New York, NY 10036-6797

+1 212 698 3500 Main

+1 212 698 3599 Fax

www.dechert.com

 

June 16, 2021

FS KKR Capital Corp.

201 Rouse Boulevard

Philadelphia, Pennsylvania 19112

FS KKR Capital Corp. II

201 Rouse Boulevard

Philadelphia, Pennsylvania 19112

Ladies and Gentlemen:

You have requested our opinion regarding certain federal income tax consequences to FS KKR Capital Corp., a business development company organized as a Maryland corporation (the “Acquiring Fund”), to FS KKR Capital Corp. II, a business development company organized as a Maryland corporation (the “Acquired Fund”) and to Rocky Merger Sub, Inc., a Maryland corporation and wholly-owned direct subsidiary of the Acquiring Fund (the “Merger Sub”), in connection with the merger of the Merger Sub with and into the Acquired Fund, with the Acquired Fund being the surviving entity, followed by the merger of the Acquired Fund with and into the Acquiring Fund, and holders of shares of common stock of the Acquired Fund (the “Acquired Fund Shares”) receiving, in cancellation of their Acquired Fund Shares, shares of common stock of the Acquiring Fund plus cash in lieu of fractional shares of the Acquiring Fund at the election of the Acquiring Fund (collectively, the “Reorganization”), pursuant to the Agreement and Plan of Merger, dated November 23, 2020, between the Acquiring Fund, the Acquired Fund, the Merger Sub and FS/KKR Advisor, LLC, the investment advisor to the Acquiring Fund and the Acquired Fund (the “Plan”), specifically regarding whether the Reorganization will be treated for U.S. federal income tax purposes as a reorganization qualifying under section 368(a) of the Internal Revenue Code of 1986, as amended (the “Code”). Unless otherwise defined, capitalized terms used in this opinion have the meanings assigned to them in the Plan.

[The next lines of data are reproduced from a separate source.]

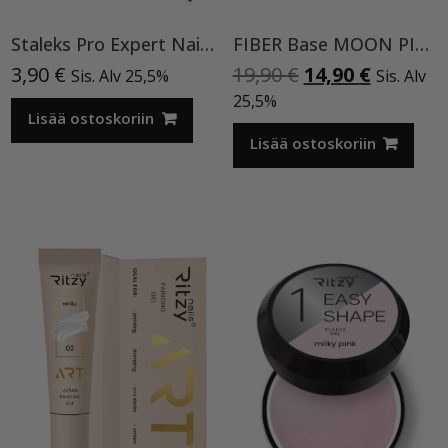
Staleks Pro Expert Nail Wipes, 400 kpl
FIBER Base MOON PINK 06 TPO vapaa
Alkuperäinen
Nykyine
3,90
€
19,90
€
14,90
€
Sis. Alv 25,5%
Sis. Alv
hinta
hinta
25,5%
Lisää ostoskoriin
oli:
on:
19,90 €.
14,90 €.
Lisää ostoskoriin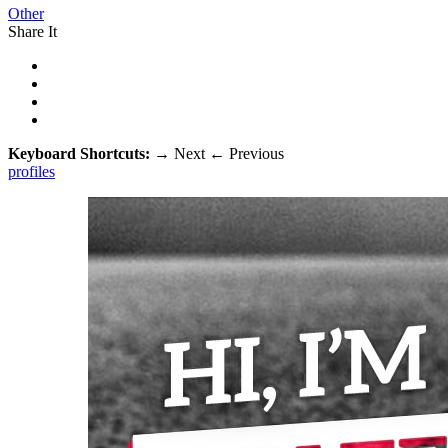
Other
Share It
Keyboard Shortcuts:
→
Next
←
Previous
profiles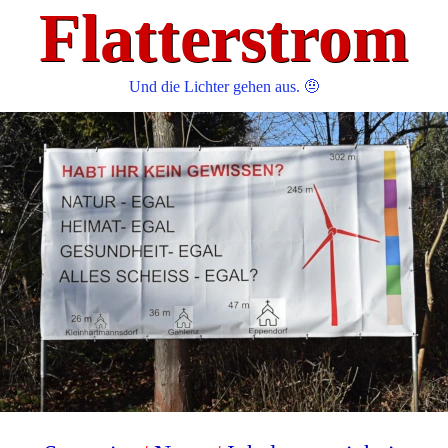
Flatterstrom
Und die Lichter gehen aus. 🤨️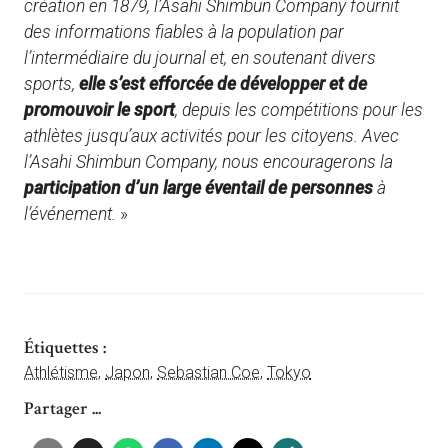
création en 1879, l’Asahi Shimbun Company fournit
des informations fiables à la population par
l’intermédiaire du journal et, en soutenant divers
sports,
elle s’est efforcée de développer et de
promouvoir le sport
, depuis les compétitions pour les
athlètes jusqu’aux activités pour les citoyens. Avec
l’Asahi Shimbun Company, nous encouragerons la
participation d’un large éventail de personnes
à
l’événement.
»
Étiquettes :
Athlétisme
,
Japon
,
Sebastian Coe
,
Tokyo
Partager ...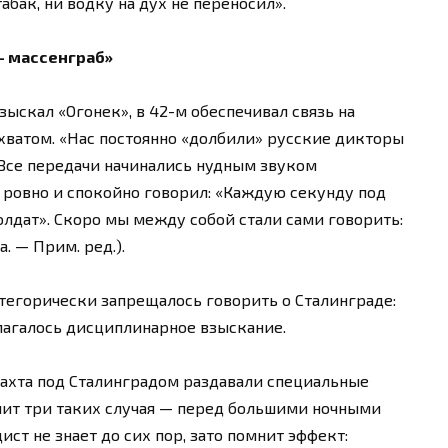
абак, ни водку на дух не переносил».
— массенграб»
ыскал «Огонек», в 42-м обеспечивал связь на
хватом. «Нас постоянно «долбили» русские дикторы
 Все передачи начинались нудным звуком
р ровно и спокойно говорил: «Каждую секунду под
лдат». Скоро мы между собой стали сами говорить:
. — Прим. ред.).
атегорически запрещалось говорить о Сталинграде:
олагалось дисциплинарное взыскание.
махта под Сталинградом раздавали специальные
нит три таких случая — перед большими ночными
ист не знает до сих пор, зато помнит эффект: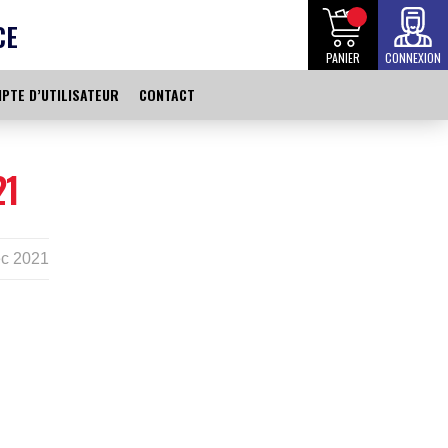
CE
PANIER
CONNEXION
PTE D’UTILISATEUR
CONTACT
21
c 2021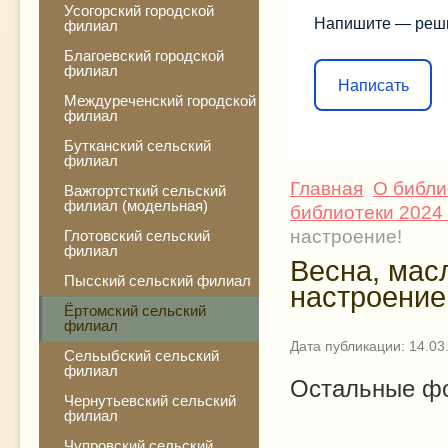
Усогорский городской
Напишите — реш
филиал
Благоевский городской
филиал
Написать
Междуреченский городской
филиал
Бутканский сельский
филиал
Главная
О библи
Важгортсткий сельский
филиал (модельная)
библиотеки 2024 
настроение!
Глотовский сельский
филиал
Весна, мас
Пысский сельский филиал
настроение
Ёртомский сельский
филиал
Дата публикации: 14.03
Сельыбский сельский
филиал
Остальные фо
Чернутьевский сельский
филиал
Чупровский сельский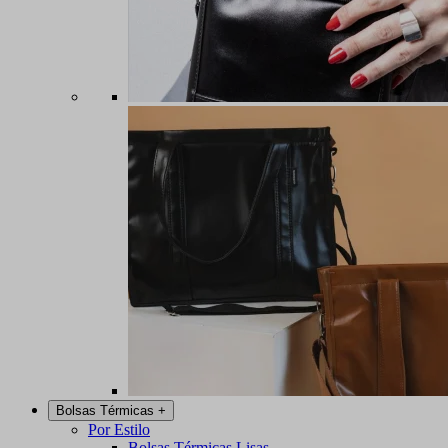
Bolsas Térmicas
+
Por Estilo
Bolsas Térmicas Lisas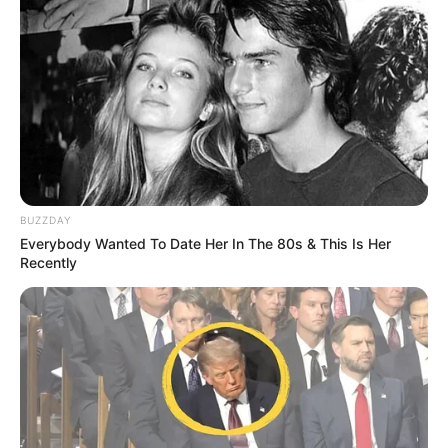
BUZZDAY
Everybody Wanted To Date Her In The 80s & This Is Her
Recently
TAGS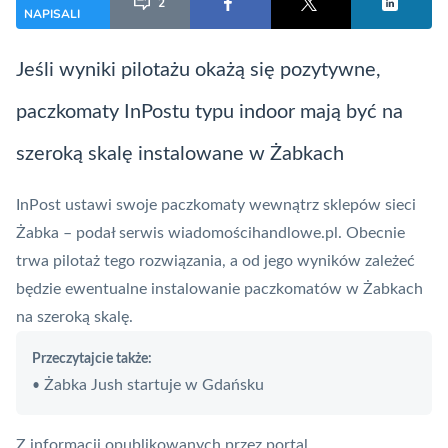
2
NAPISALI
Jeśli wyniki pilotażu okażą się pozytywne,
paczkomaty InPostu typu indoor mają być na
szeroką skalę instalowane w Żabkach
InPost ustawi swoje paczkomaty wewnątrz sklepów sieci
Żabka – podał serwis
wiadomościhandlowe.pl
. Obecnie
trwa pilotaż tego rozwiązania, a od jego wyników zależeć
będzie ewentualne instalowanie paczkomatów w Żabkach
na szeroką skalę.
Przeczytajcie także:
Żabka Jush startuje w Gdańsku
•
Z informacji opublikowanych przez portal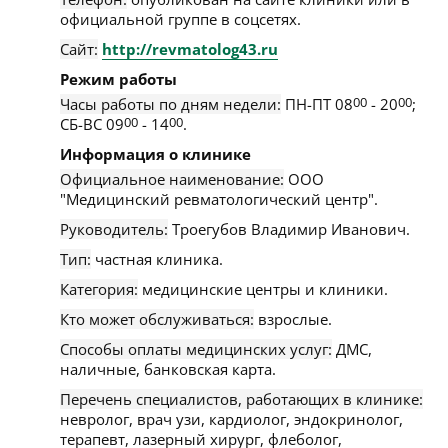
официальной группе в соцсетях.
Сайт:
http://revmatolog43.ru
Режим работы
Часы работы по дням недели:
ПН-ПТ 08
00
- 20
00
;
СБ-ВС 09
00
- 14
00
.
Информация о клинике
Официальное наименование:
ООО
"Медицинский ревматологический центр".
Руководитель:
Троегубов Владимир Иванович.
Тип:
частная клиника.
Категория:
медицинские центры и клиники.
Кто может обслуживаться:
взрослые.
Способы оплаты медицинских услуг:
ДМС,
наличные, банковская карта.
Перечень специалистов, работающих в клинике:
невролог, врач узи, кардиолог, эндокринолог,
терапевт, лазерный хирург, флеболог,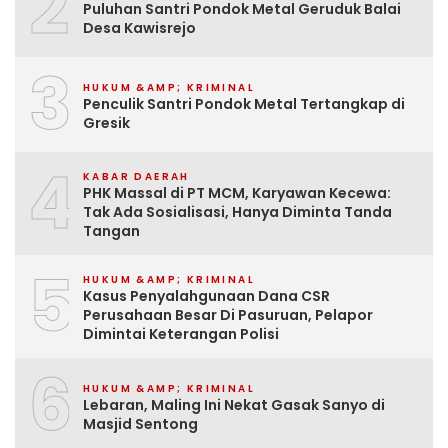
2
Puluhan Santri Pondok Metal Geruduk Balai
Desa Kawisrejo
3
HUKUM &AMP; KRIMINAL
Penculik Santri Pondok Metal Tertangkap di
Gresik
4
KABAR DAERAH
PHK Massal di PT MCM, Karyawan Kecewa:
Tak Ada Sosialisasi, Hanya Diminta Tanda
Tangan
5
HUKUM &AMP; KRIMINAL
Kasus Penyalahgunaan Dana CSR
Perusahaan Besar Di Pasuruan, Pelapor
Dimintai Keterangan Polisi
6
HUKUM &AMP; KRIMINAL
Lebaran, Maling Ini Nekat Gasak Sanyo di
Masjid Sentong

For purposes of this opinion, we have examined and relied upon (1) the Plan, (2) the joint proxy statement/prospectus in definitive form referenced in the Plan (the “Joint Proxy Statement/Prospectus”) and the registration statement on Form N-14 referenced in the Plan (the “Registration Statement”), (3) the facts and representations contained in the letter dated on or about the date hereof addressed to us from the Acquiring Fund, (4) the facts and representations contained in the letter dated on or about the date hereof addressed to us from the Acquired Fund, and (5) such other documents and instruments as we have deemed necessary or appropriate for purposes of rendering this opinion. This opinion is based on the assumption that the Reorganization will be consummated in accordance with the Plan, the Registration Statement (including the Joint Proxy Statement/Prospectus) and such other documents, certificates and records. This opinion is based upon the Code, Treasury Regulations, judicial decisions, and administrative rulings and pronouncements of the Internal Revenue Service, all as in effect on the date hereof.


LOGO   

FS KKR Capital Corp. – FS KKR Capital Corp. II

June 16, 2021

 

Based upon and subject to the foregoing, we are of the opinion that, for United States federal income tax purposes, the Reorganization will constitute a “reorganization” within the meaning of Section 368(a) of the Code.

This opinion is expressly only as of the date hereof. Except as set forth above, we express no other opinion.